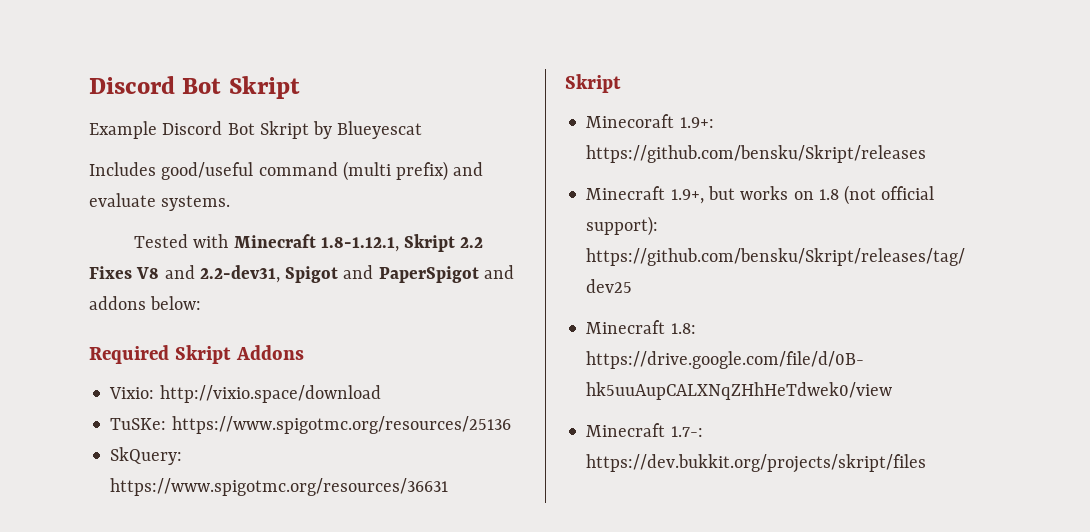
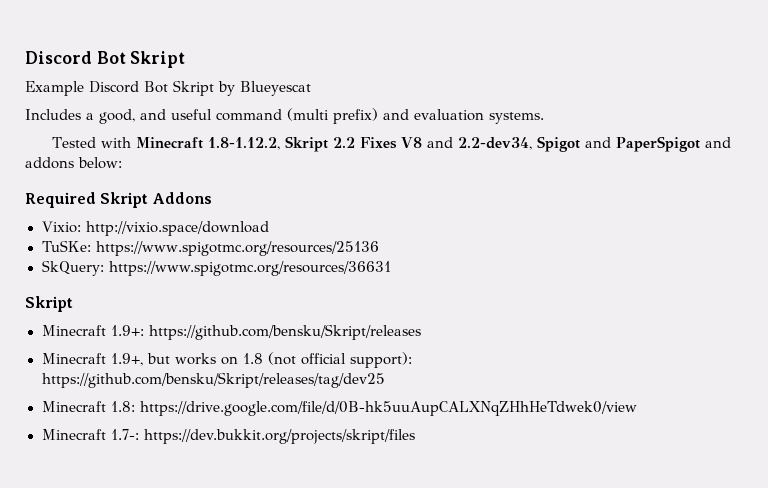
[161,162,254,180] good/useful -> [86,109,212,124] a good, and useful
[89,193,156,207] evaluate -> [414,109,484,121] evaluation
[320,237,399,252] 1.8-1.12.1, -> [207,137,280,150] 1.8-1.12.2,
[199,265,280,283] 2.2-dev31, -> [457,137,532,150] 2.2-dev34,
[586,114,675,128] Minecoraft -> [41,325,106,336] Minecraft

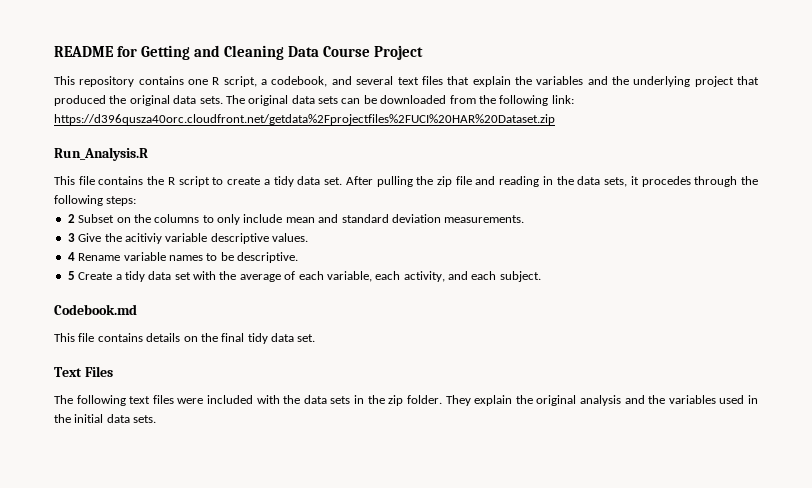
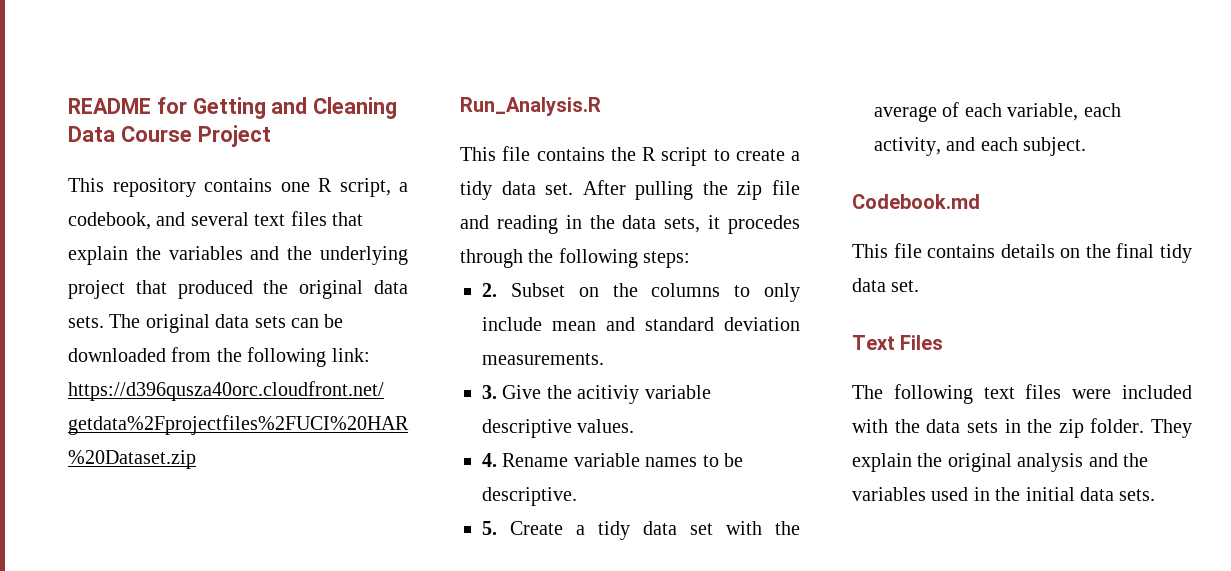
[67,214,75,223] 2 -> [482,283,497,297] 2.
[67,233,75,242] 3 -> [482,385,497,399] 3.
[67,252,75,261] 4 -> [482,453,497,467] 4.
[67,271,75,280] 5 -> [482,521,497,535] 5.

### Activity
Reproduce the data above line for line, excluding every picture.

### Task response
[161,162,254,180] good/useful -> [86,109,212,124] a good, and useful
[89,193,156,207] evaluate -> [414,109,484,121] evaluation
[320,237,399,252] 1.8-1.12.1, -> [207,137,280,150] 1.8-1.12.2,
[199,265,280,283] 2.2-dev31, -> [457,137,532,150] 2.2-dev34,
[586,114,675,128] Minecoraft -> [41,325,106,336] Minecraft

[67,214,75,223] 2 -> [482,283,497,297] 2.
[67,233,75,242] 3 -> [482,385,497,399] 3.
[67,252,75,261] 4 -> [482,453,497,467] 4.
[67,271,75,280] 5 -> [482,521,497,535] 5.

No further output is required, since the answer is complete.